But this is a bit of a gut wrencher:
In 2008, you assessed Duch, the Khmer Rouge leader who tortured and killed thousands at the notorious S-21 prison. What did you conclude?
Duch is an example of what I call a man-system – someone who has relinquished their own identity and adopted that of the ideological system they grew up in. The same is true of Pascal Simbikangwa, who I also assessed and who is in prison for his role in the Rwandan genocide. They don’t fit any known psychiatric category. Their behaviour can only be understood in the geopolitical or historical context in which it arose.
What are the main characteristics of such individuals?

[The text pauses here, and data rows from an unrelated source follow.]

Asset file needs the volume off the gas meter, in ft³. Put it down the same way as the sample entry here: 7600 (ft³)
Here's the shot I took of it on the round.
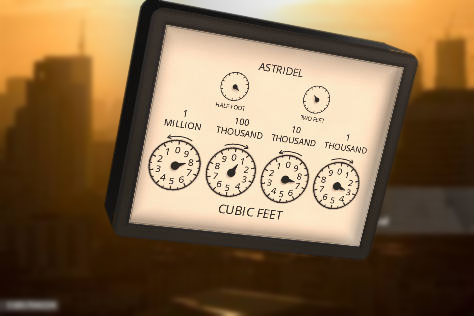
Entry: 807300 (ft³)
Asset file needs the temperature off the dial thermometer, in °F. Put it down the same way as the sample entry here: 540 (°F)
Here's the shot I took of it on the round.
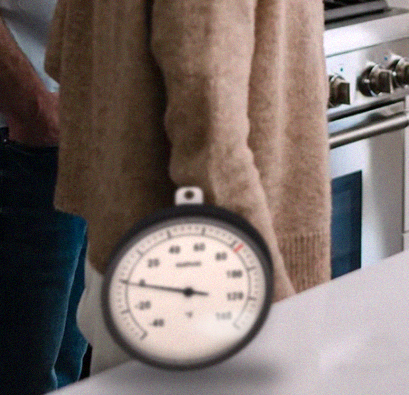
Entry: 0 (°F)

A strong sense of group belonging and duty, and an ability to compartmentalise. Duch was capable of talking normally about his family one minute and discussing his “work” at S-21 the next. It wasn’t easy for him to torture, he told us, yet he trained youngsters to do it. When he expressed regret, it was on behalf of the Khmer Rouge, not himself. At one point I asked, “What happened to your conscience?” He replied he didn’t understand the question.
That last statement’s implications set me back on my heels. Taken in isolation, without acknowledging his work, this devotion to group may be taken to be a high moral attainment.
And what was its use? Horrific torture.
It’s hard not to draw parallels between Duch and the Grand Inquisitor, Torquemada, as they inflicted agony & death on victims who did not conform to some group requirement. I suppose to an anthropologist, trained to abstractly examine human culture, this is no surprise, but for me it’s a startling descent into the amoral enterprise of group competition, where failure often means extinguishment.
And yet, the existence of such torture, and the inevitable public knowledge of same, must inevitably tear upon the nerves of the public. Because of the perception – false that it may be – of the high efficacy of torture, the knowledge that it may be turned on members of the group, rather than outsiders and apostates, its use is inevitable in intra-group situations. And why? While someone like Duch may have managed to submerge self & ego to the greater entity of the group, most others do not. Human ambition will exist, and the stronger it may be, the more likely it will use those tools that come to hand to achieve a superior position.
Thus, the group’s tool may rip that group apart.
Still, I find Duch’s statement unsettling.